Das Resultat sind zwei Tiny Houses namens „Hans Hagebutte“ und „Anna Apfelminze“, die mitten im Grünen am Rand des betriebseigenen Permakulturgartens stehen. „Wir haben das bewusst so gewählt, weil wir unseren Gästen ein Übernachten im Kreislauf mit der Natur ermöglichen und den ökologischen Gedanken weitervermitteln wollten“, sagte Raidl-Zeller.
„Nachhaltig erholt“
Die Reisesaison sieht für viele heuer anders aus als geplant, doch sie muss nicht unbedingt schlechter sein. Eine neue Serie zeigt im Sommer einmal pro Woche, wie Urlaub in Niederösterreich besonders umweltnah und -verträglich ausfallen kann.
Die Wohneinheiten bestehen fast vollständig aus Holz, das aus der Region gewonnen wurde. Gedämmt wird mit Schafwolle. Die Holzscheite für Ofen und Heizung werden selbst gehackt, der Espresso wird ohne Strom zubereitet.
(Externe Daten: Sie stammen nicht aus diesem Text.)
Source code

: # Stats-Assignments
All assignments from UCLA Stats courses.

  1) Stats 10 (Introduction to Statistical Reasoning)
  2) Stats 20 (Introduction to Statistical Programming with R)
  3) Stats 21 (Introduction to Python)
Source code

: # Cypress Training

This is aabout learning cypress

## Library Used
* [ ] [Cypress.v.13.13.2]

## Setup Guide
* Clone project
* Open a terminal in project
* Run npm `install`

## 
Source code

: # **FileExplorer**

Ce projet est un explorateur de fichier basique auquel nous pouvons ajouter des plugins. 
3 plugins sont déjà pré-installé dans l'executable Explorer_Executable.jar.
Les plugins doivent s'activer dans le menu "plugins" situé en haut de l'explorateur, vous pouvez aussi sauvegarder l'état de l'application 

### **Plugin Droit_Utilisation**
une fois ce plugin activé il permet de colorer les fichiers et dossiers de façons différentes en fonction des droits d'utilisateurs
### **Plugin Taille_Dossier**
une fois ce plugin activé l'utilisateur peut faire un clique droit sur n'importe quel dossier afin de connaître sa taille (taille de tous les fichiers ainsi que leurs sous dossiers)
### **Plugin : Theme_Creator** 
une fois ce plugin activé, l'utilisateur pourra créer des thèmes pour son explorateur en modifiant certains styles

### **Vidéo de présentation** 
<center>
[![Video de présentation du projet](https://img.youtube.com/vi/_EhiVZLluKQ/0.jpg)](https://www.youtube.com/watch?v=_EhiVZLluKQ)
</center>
Via Tablet können Gäste ihren Energieverbrauch ablesen und bei Interesse mit der anderen Wohneinheit vergleichen. Es handle sich um „Erfahrungen, wie man denn auch anders leben kann“, meinte die Geschäftsführerin. Einige Gäste hätten sich anschließend für ein eigenes Tiny House interessiert, andere für einzelne Teilbereiche dieser Erfahrung – „kleine Schritte, die oft viel bewirken“.
Auch hier sind die Einheiten seit dem Lockdown besonders gut gebucht. „Von einem Tag auf den anderen waren die Plätze wieder gefüllt“, sagte Raidl-Zeller. Auch sie plant schon eine Erweiterung der Anlage – für Details sei es allerdings noch zu früh.